European Central Bank chief Mario Draghi, whose vow to do “whatever it takes” is seen as a turning point in the eurozone’s debt crisis, presided over his last policy meeting Thursday amid unusually strong internal opposition to the latest stimulus package that will be part of his legacy.
The bank’s 25-member governing council made no changes in interest rates or the bank’s bond-purchase stimulus after announcing an array of measures Sept. 12.
The meeting at the bank’s skyscraper headquarters in Frankfurt, Germany was attended by Draghi’s designated successor, former International Monetary Fund head Christine Lagarde, who takes office Nov. 1 after being chosen for the post by eurozone governments.
The defining moment of Draghi’s eight years in office was his statement on July 26, 2012 that the ECB would “do whatever it takes to preserve the euro, and believe me, it will be enough.” That vow, backed up by a promise to buy unlimited amounts of government bonds if needed to lower excessive borrowing costs, has been widely credited with calming financial market pressure on indebted governments such as Italy and thereby rescuing the currency union from disaster.
Yet Thursday’s news conference may focus on more current issues.
In his last days in office, Draghi has faced unprecedented pushback from among the bank’s own officials against the latest stimulus moves announced Sept. 12. The bank cut the rate on overnight deposits from banks to minus 0.5% from minus 0.4%, announced 20 billion euros ($22 billion) per month in bond purchases starting Nov. 1 and lasting indefinitely, and said rates will stay at current lows until things have definitely taken a turn for the better.
The central bank heads from member countries the Netherlands, Germany, and Austria have openly questioned the decision, and a German member of the bank’s top leadership who had opposed the bond stimulus as premature resigned after the meeting without publicly stating a reason.
Draghi himself made it clear that the package would need help from some governments to spend more on things like infrastructure — a call that has not been met with a resounding response from eurozone leaders.
The September measures were “highly controversial” and “whether they will make any difference remains to be seen,” said economist Florian Hense at Berenberg bank. “Draghi will want to make the point that, despite some differences, the Governing Council members agree on many points.”
Public criticism from the council minority can undermine market confidence that the central bank has the resolve to see its efforts through, or to add new ones if circumstances demand. “That some factions within the ECB Governing Council have aired their opposition to the September decisions so forcefully and publicly could weigh on the efficacy of the package,” Hense wrote in a research note.
The eurozone economy is slowing amid uncertainty over the U.S.-China trade dispute and the terms of Britain’s eventual departure from the European Union.
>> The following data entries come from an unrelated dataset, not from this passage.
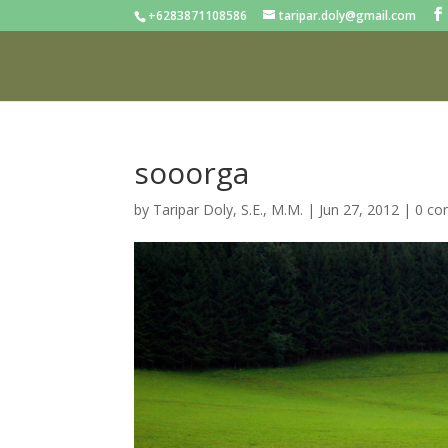
+6283871108586
taripar.doly@gmail.com
sooorga
by
Taripar Doly, S.E., M.M.
|
Jun 27, 2012
|
0 c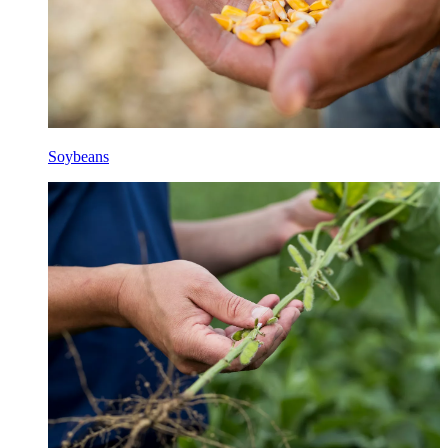
Soybeans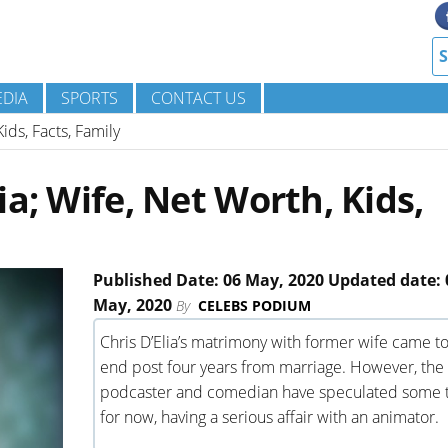
DIA
SPORTS
CONTACT US
ids, Facts, Family
a; Wife, Net Worth, Kids,
Published Date: 06 May, 2020 Updated date: 
May, 2020
By
CELEBS PODIUM
Chris D’Elia’s matrimony with former wife came t
end post four years from marriage. However, the
podcaster and comedian have speculated some 
for now, having a serious affair with an animator.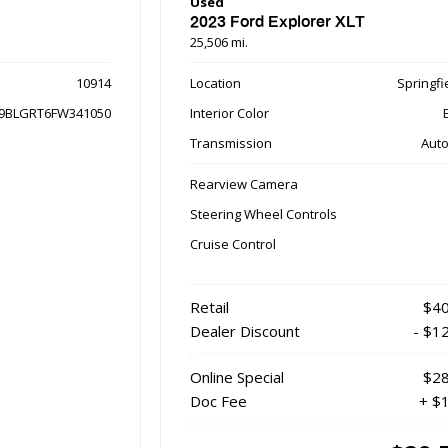
Used
2023 Ford Explorer XLT
25,506 mi.
10914
Location
Springfie
9BLGRT6FW341050
Interior Color
Transmission
Auto
Rearview Camera
Steering Wheel Controls
Cruise Control
Retail
$40
Dealer Discount
- $1
Online Special
$28
Doc Fee
+ $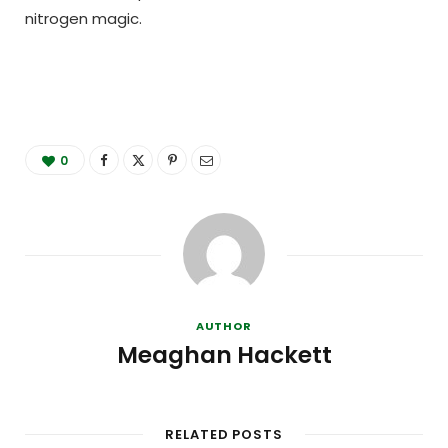
nitrogen magic.
0
AUTHOR
Meaghan Hackett
RELATED POSTS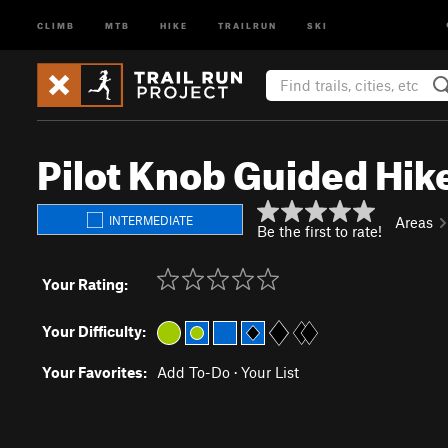
CLIMB
MTB
HIKE
TRAILRUN
SKI
Pilot Knob Guided Hik
INTERMEDIATE
Areas
Be the first to rate!
Your Rating:
Your Difficulty:
Your Favorites:
Add To-Do
·
Your List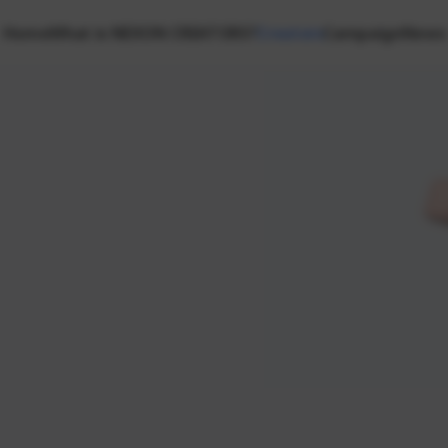
Home
What is NEXON CREATORS?
Creators
Campaign
News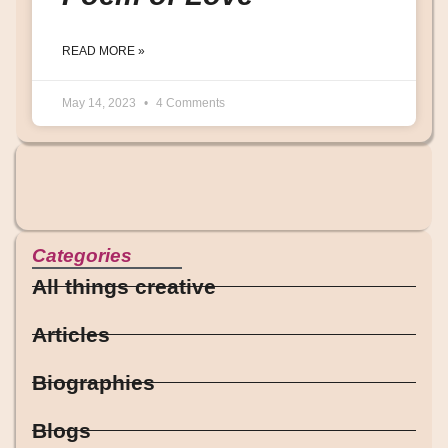
READ MORE »
May 14, 2023
4 Comments
Categories
All things creative
Articles
Biographies
Blogs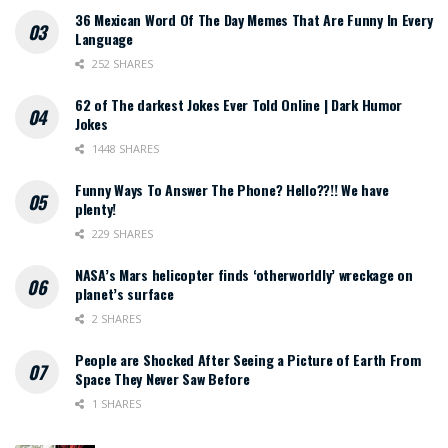
36 Mexican Word Of The Day Memes That Are Funny In Every
Language
252 SHARES
62 of The darkest Jokes Ever Told Online | Dark Humor
Jokes
1448 SHARES
Funny Ways To Answer The Phone? Hello??!! We have
plenty!
229 SHARES
NASA’s Mars helicopter finds ‘otherworldly’ wreckage on
planet’s surface
2 SHARES
People are Shocked After Seeing a Picture of Earth From
Space They Never Saw Before
1 SHARES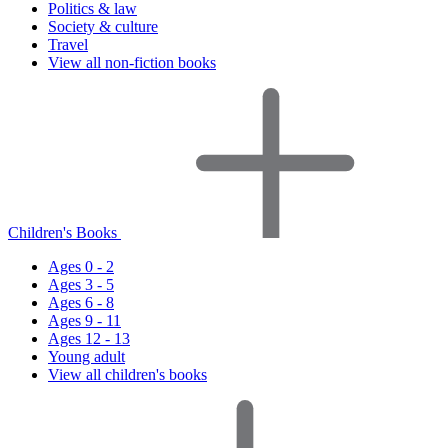
Politics & law
Society & culture
Travel
View all non-fiction books
Children's Books
Ages 0 - 2
Ages 3 - 5
Ages 6 - 8
Ages 9 - 11
Ages 12 - 13
Young adult
View all children's books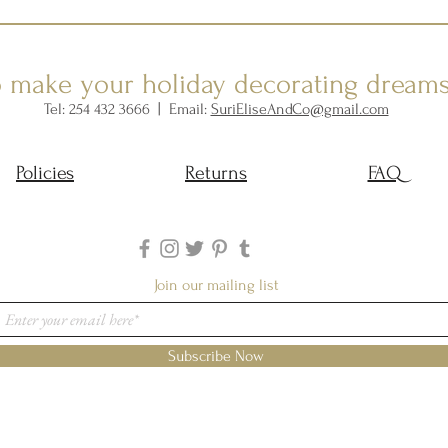
o make your holiday decorating dream
Tel: 254 432 3666 | Email:
SuriEliseAndCo@gmail.com
Policies
Returns
FAQ
Join our mailing list
Subscribe Now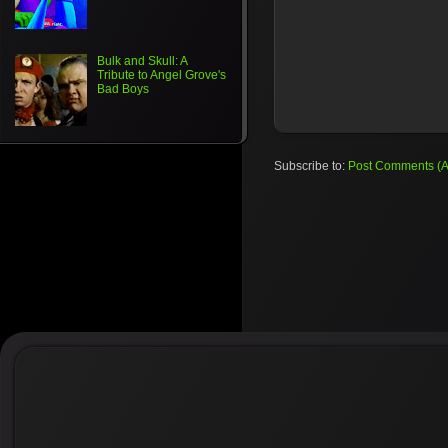
Bulk and Skull: A
Tribute to Angel Grove's
Bad Boys
Subscribe to:
Post Comments (A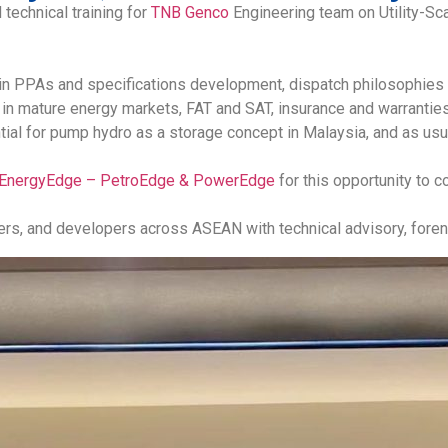
 technical training for
TNB Genco
Engineering team on Utility-Sc
 in PPAs and specifications development, dispatch philosophies 
 mature energy markets, FAT and SAT, insurance and warranties, 
al for pump hydro as a storage concept in Malaysia, and as usua
EnergyEdge – PetroEdge & PowerEdge
for this opportunity to c
ners, and developers across ASEAN with technical advisory, forens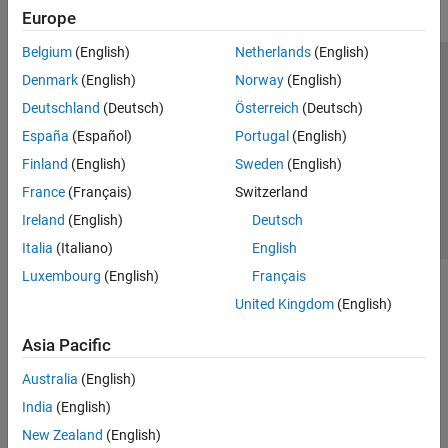
Europe
Belgium
(English)
Netherlands
(English)
Trust Center
Trademarks
Privacy Policy
Preventing Piracy
Denmark
(English)
Norway
(English)
Application Status
Contact Us
Deutschland
(Deutsch)
Österreich
(Deutsch)
© 1994-2026 The MathWorks, Inc.
España
(Español)
Portugal
(English)
Finland
(English)
Sweden
(English)
Select a Web S
Benelux
France
(Français)
Switzerland
Ireland
(English)
Deutsch
Italia
(Italiano)
English
Luxembourg
(English)
Français
United Kingdom
(English)
Asia Pacific
Australia
(English)
India
(English)
New Zealand
(English)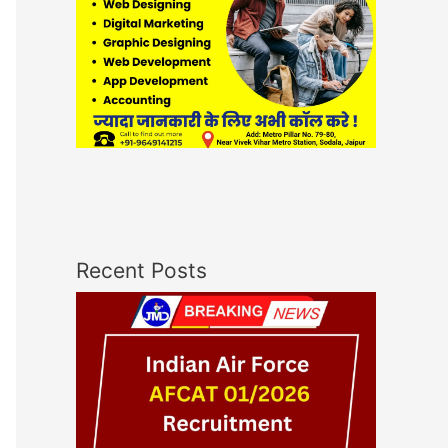
Recent Posts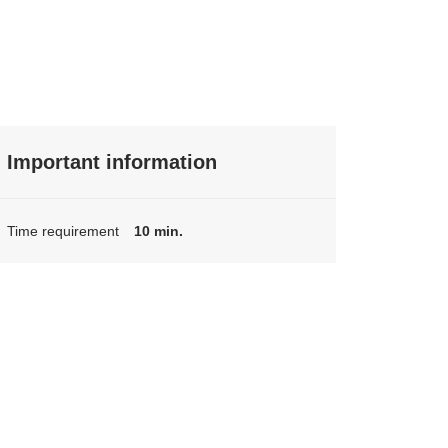
Important information
Time requirement
10 min.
Despite massive stimulus over the past several years, inflation of 0.8% annually remains stubbornly below the bank’s target of just under 2% considered best for the economy.
The written account of the Sept. 12 meeting released earlier indicated that all members agreed that some form of stimulus was needed. But a minority opposed the bond purchases, which are a way of using the central bank’s power to print money and push it into the financial system. The purchases lower long-term market interest rates to make credit more affordable for businesses.
Opponents say such purchases should be held back for a more serious crisis, and that they wind up supporting financially weaker governments through cheaper borrowing costs, thereby lowering incentives to make politically difficult choices to close deficits and strengthen growth.
There is also the question of how much more good they will do when interest rates are already very low. Large parts of the eurozone government bond market trade at negative interest yields, meaning governments get paid to borrow. The ECB already pumped 2.6 trillion euros ($2.9 trillion) into the economy in an earlier bond-purchase program that ended at the close of last year.
Draghi has credited the bank’s stimulus measures with creating some 11 million new jobs since the peak of eurozone unemployment in 2013. Lagarde has seconded his call for governments that can afford it to spend more and focus less on reducing deficits.
Germany’s government may have taken a step toward easing divisions on the governing council for Lagarde by nominating a more stimulus-friendly economist to replace Sabine Lautenschlaeger, the stimulus opponent who resigned. Isabel Schnabel, a professor at the University of Bonn and a member of a council of experts who advise the government, is being put forward as Lautenschlaeger’s replacement.
Although there is no requirement that eurozone leaders endorse the nomination, Germany as the eurozone’s largest member customarily lays claim to one seat on the six-member executive board that runs the bank day to day from its headquarters in Frankfurt.